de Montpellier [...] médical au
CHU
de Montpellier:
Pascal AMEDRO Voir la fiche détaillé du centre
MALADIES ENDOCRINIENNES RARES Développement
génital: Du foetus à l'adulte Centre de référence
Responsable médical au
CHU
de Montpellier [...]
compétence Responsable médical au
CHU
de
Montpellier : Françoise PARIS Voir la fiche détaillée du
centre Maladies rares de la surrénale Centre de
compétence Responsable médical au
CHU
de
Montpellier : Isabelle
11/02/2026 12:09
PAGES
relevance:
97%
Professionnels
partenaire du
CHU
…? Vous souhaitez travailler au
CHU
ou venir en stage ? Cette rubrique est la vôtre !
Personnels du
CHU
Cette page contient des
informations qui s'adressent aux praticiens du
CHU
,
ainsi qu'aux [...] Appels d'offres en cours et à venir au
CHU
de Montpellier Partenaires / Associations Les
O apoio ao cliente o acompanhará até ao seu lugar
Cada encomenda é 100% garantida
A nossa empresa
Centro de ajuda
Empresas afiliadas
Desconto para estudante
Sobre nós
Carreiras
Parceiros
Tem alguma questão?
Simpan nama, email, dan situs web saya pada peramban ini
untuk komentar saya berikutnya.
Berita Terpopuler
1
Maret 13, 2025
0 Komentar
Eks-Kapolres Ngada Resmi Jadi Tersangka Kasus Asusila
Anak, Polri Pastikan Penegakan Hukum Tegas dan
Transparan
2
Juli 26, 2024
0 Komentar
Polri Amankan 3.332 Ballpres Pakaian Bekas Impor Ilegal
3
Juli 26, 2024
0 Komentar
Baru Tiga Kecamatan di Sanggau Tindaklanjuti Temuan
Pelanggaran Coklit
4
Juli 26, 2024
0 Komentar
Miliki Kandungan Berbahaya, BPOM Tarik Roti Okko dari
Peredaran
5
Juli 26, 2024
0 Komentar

..........

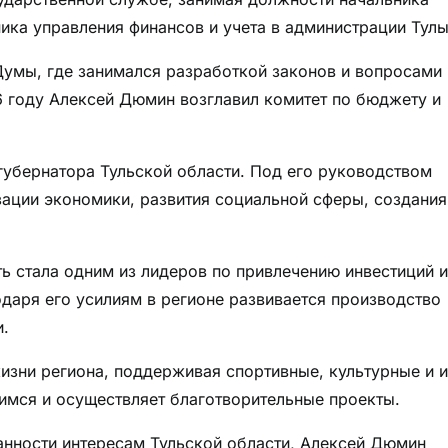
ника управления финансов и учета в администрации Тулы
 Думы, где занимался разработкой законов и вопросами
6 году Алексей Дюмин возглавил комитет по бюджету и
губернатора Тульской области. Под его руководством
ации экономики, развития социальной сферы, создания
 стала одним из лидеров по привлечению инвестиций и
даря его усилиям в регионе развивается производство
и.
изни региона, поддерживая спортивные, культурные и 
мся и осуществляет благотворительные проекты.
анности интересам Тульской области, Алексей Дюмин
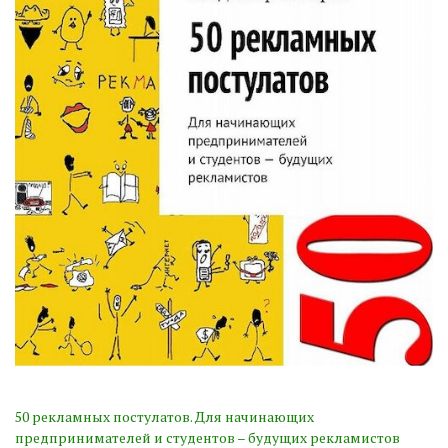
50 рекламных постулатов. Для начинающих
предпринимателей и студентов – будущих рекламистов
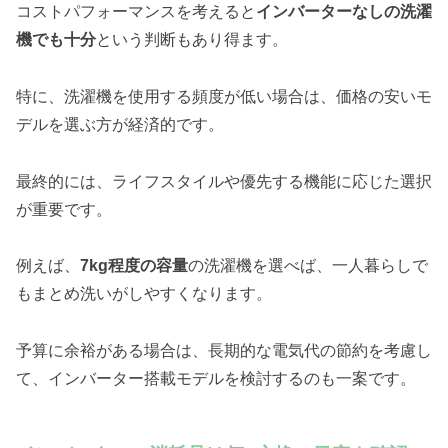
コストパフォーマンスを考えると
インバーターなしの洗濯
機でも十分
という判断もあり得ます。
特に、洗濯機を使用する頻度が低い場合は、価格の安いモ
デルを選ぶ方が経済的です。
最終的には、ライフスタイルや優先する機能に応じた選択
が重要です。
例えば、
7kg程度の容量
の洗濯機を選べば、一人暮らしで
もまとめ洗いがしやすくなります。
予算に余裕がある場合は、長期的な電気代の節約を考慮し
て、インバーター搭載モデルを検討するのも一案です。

..........

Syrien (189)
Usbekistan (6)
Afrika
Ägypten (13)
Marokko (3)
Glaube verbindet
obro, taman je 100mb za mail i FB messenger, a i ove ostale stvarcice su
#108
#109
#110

..........

Look over the listing above and copy each line that contains "Cette".

SOLUTION TO THIS PROBLEM
ou venir en stage ? Cette rubrique est la vôtre !
Cette page contient des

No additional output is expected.